Material for this task ::
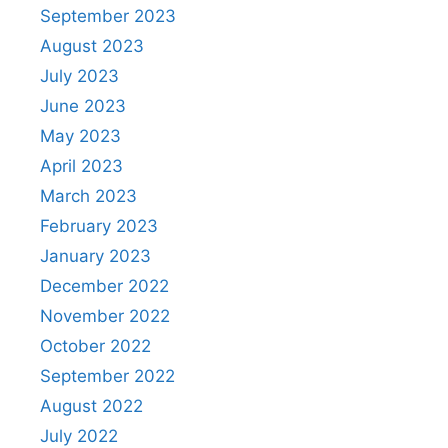
September 2023
August 2023
July 2023
June 2023
May 2023
April 2023
March 2023
February 2023
January 2023
December 2022
November 2022
October 2022
September 2022
August 2022
July 2022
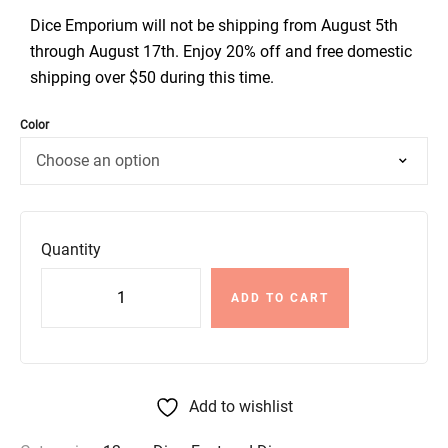
Dice Emporium will not be shipping from August 5th
through August 17th. Enjoy 20% off and free domestic
shipping over $50 during this time.
Color
Quantity
ADD TO CART
Add to wishlist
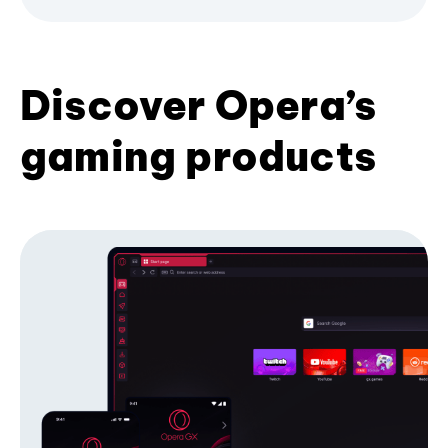
Discover Opera’s
gaming products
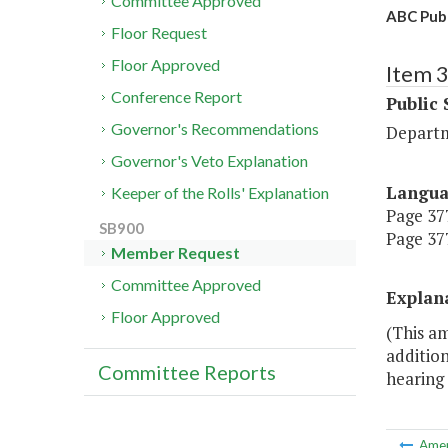
Committee Approved
ABC Publ
Floor Request
Floor Approved
Item 
Conference Report
Public 
Governor's Recommendations
Departm
Governor's Veto Explanation
Langu
Keeper of the Rolls' Explanation
Page 377
SB900
Page 377
Member Request
Committee Approved
Explan
Floor Approved
(This a
addition
Committee Reports
hearing 
Ame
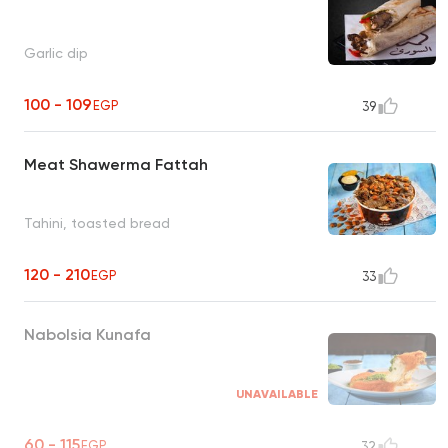
Garlic dip
100 - 109
EGP
39
Meat Shawerma Fattah
Tahini, toasted bread
120 - 210
EGP
33
Nabolsia Kunafa
UNAVAILABLE
60 - 115
EGP
32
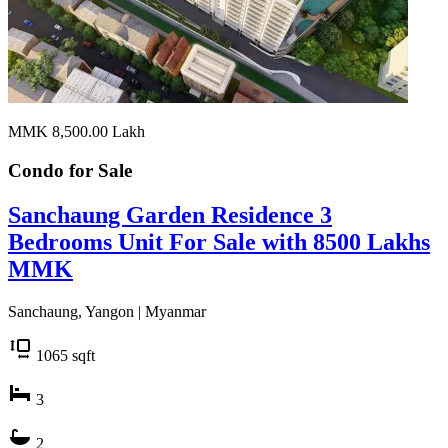
MMK 8,500.00
Lakh
Condo for
Sale
Sanchaung Garden Residence 3
Bedrooms Unit For Sale with 8500 Lakhs
MMK
Sanchaung, Yangon | Myanmar
1065
sqft
3
2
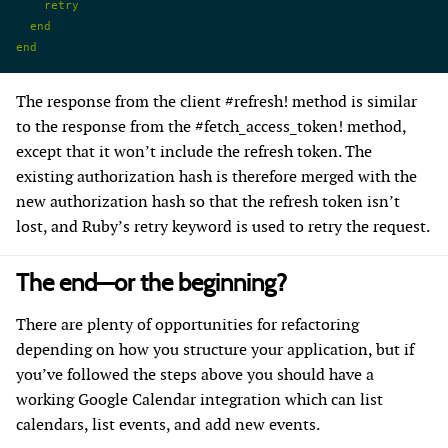
    retry
  end
end
The response from the client #refresh! method is similar
to the response from the #fetch_access_token! method,
except that it won’t include the refresh token. The
existing authorization hash is therefore merged with the
new authorization hash so that the refresh token isn’t
lost, and Ruby’s retry keyword is used to retry the request.
The end—or the beginning?
There are plenty of opportunities for refactoring
depending on how you structure your application, but if
you’ve followed the steps above you should have a
working Google Calendar integration which can list
calendars, list events, and add new events.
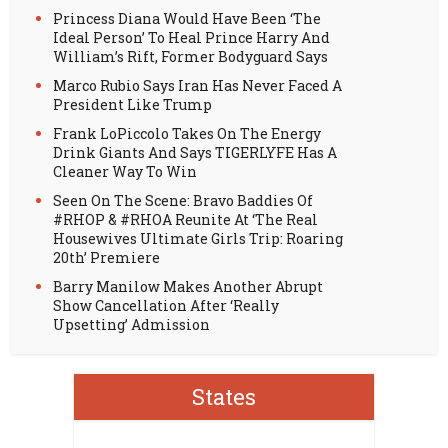
Princess Diana Would Have Been ‘The
Ideal Person’ To Heal Prince Harry And
William’s Rift, Former Bodyguard Says
Marco Rubio Says Iran Has Never Faced A
President Like Trump
Frank LoPiccolo Takes On The Energy
Drink Giants And Says TIGERLYFE Has A
Cleaner Way To Win
Seen On The Scene: Bravo Baddies Of
#RHOP & #RHOA Reunite At ‘The Real
Housewives Ultimate Girls Trip: Roaring
20th’ Premiere
Barry Manilow Makes Another Abrupt
Show Cancellation After ‘Really
Upsetting’ Admission
States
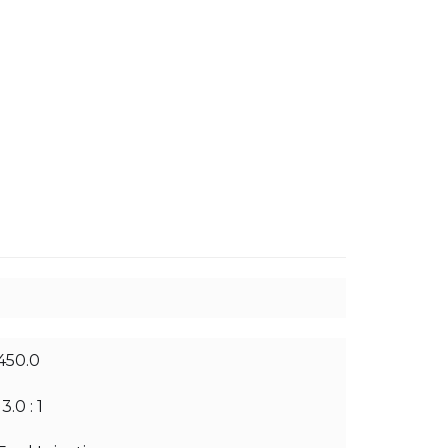
450.0
13.0 : 1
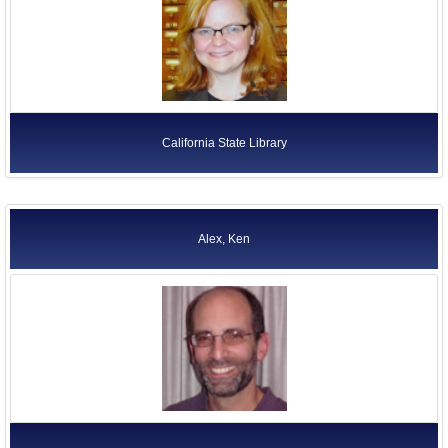
California State Library
Alex, Ken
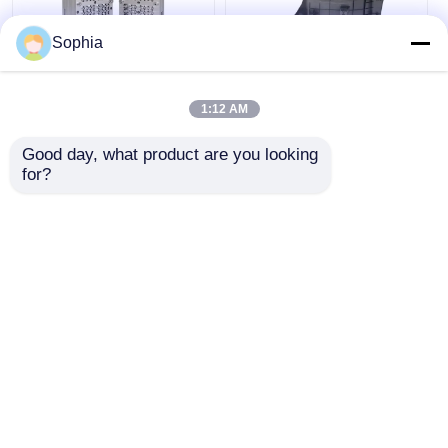
Sophia
ODM Medical Device
Precision Engineered
Injection Molding For
High Durability
1:12 AM
Test Tube Injection
Customizable Plastic
Mold Makers 718H
Mould for Medical
Good day, what product are you looking 
NAK80 Material
Device Injection
Get Best Price
Get Best Price
for?
Molding
Chat Now
Chat Now
View More
Home
About Us
Contact Us
Desktop Site
Sitemap
Privacy Policy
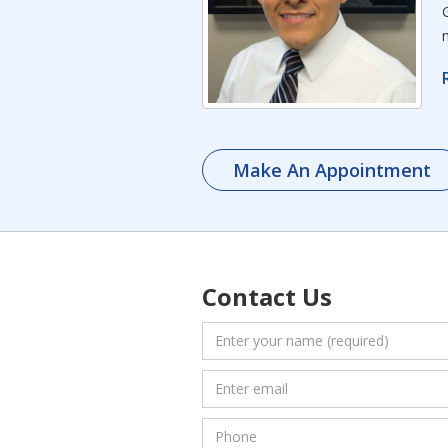
Make An Appointment
Contact Us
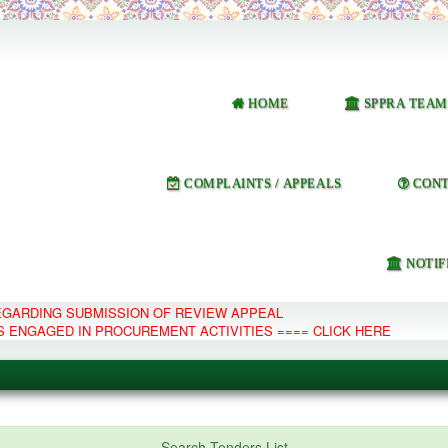
HOME
SPPRA TEAM
COMPLAINTS / APPEALS
CONT
NOTIF
REGARDING SUBMISSION OF REVIEW APPEAL
S ENGAGED IN PROCUREMENT ACTIVITIES ==== CLICK HERE
e Management System
Search Tenders List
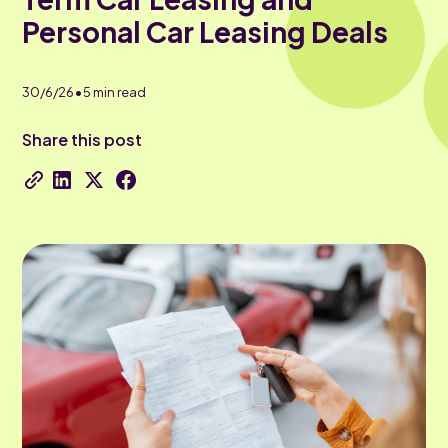
Personal Car Leasing Deals
•
30/6/26
5
min read
Share this post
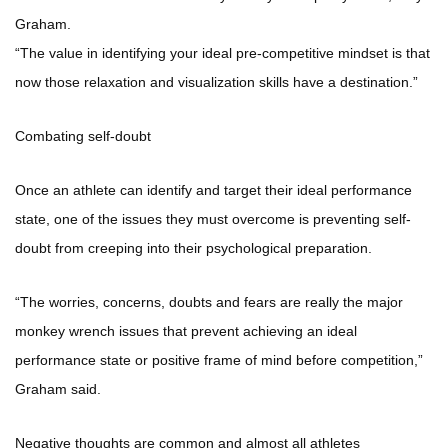
Graham.
“The value in identifying your ideal pre-competitive mindset is that
now those relaxation and visualization skills have a destination.”
Combating self-doubt
Once an athlete can identify and target their ideal performance
state, one of the issues they must overcome is preventing self-
doubt from creeping into their psychological preparation.
“The worries, concerns, doubts and fears are really the major
monkey wrench issues that prevent achieving an ideal
performance state or positive frame of mind before competition,”
Graham said.
Negative thoughts are common and almost all athletes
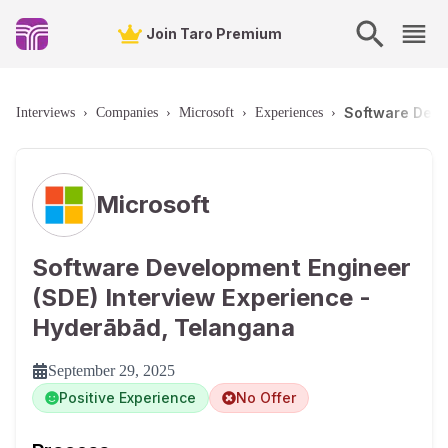
Join Taro Premium
Software Deve
Interviews
›
Companies
›
Microsoft
›
Experiences
›
Microsoft
Software Development Engineer
(SDE) Interview Experience -
Hyderābād, Telangana
September 29, 2025
Positive Experience
No Offer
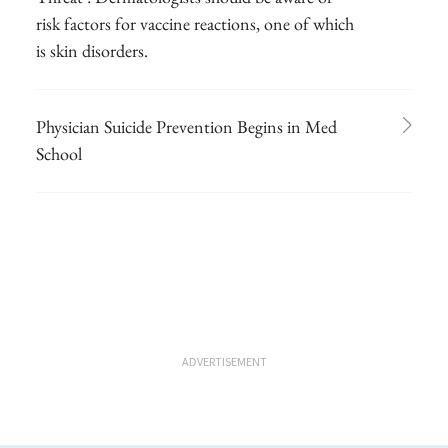
risk factors for vaccine reactions, one of which
is skin disorders.
Physician Suicide Prevention Begins in Med
School
ADVERTISEMENT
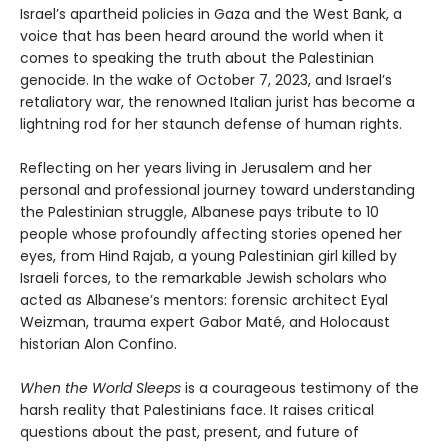
Israel’s apartheid policies in Gaza and the West Bank, a
voice that has been heard around the world when it
comes to speaking the truth about the Palestinian
genocide. In the wake of October 7, 2023, and Israel’s
retaliatory war, the renowned Italian jurist has become a
lightning rod for her staunch defense of human rights.
Reflecting on her years living in Jerusalem and her
personal and professional journey toward understanding
the Palestinian struggle, Albanese pays tribute to 10
people whose profoundly affecting stories opened her
eyes, from Hind Rajab, a young Palestinian girl killed by
Israeli forces, to the remarkable Jewish scholars who
acted as Albanese’s mentors: forensic architect Eyal
Weizman, trauma expert Gabor Maté, and Holocaust
historian Alon Confino.
When the World Sleeps
is a courageous testimony of the
harsh reality that Palestinians face. It raises critical
questions about the past, present, and future of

What you will do :: Return every line of the records that contains the string "refresh".

Result ::
The response from the client #refresh! method is similar
except that it won’t include the refresh token. The
new authorization hash so that the refresh token isn’t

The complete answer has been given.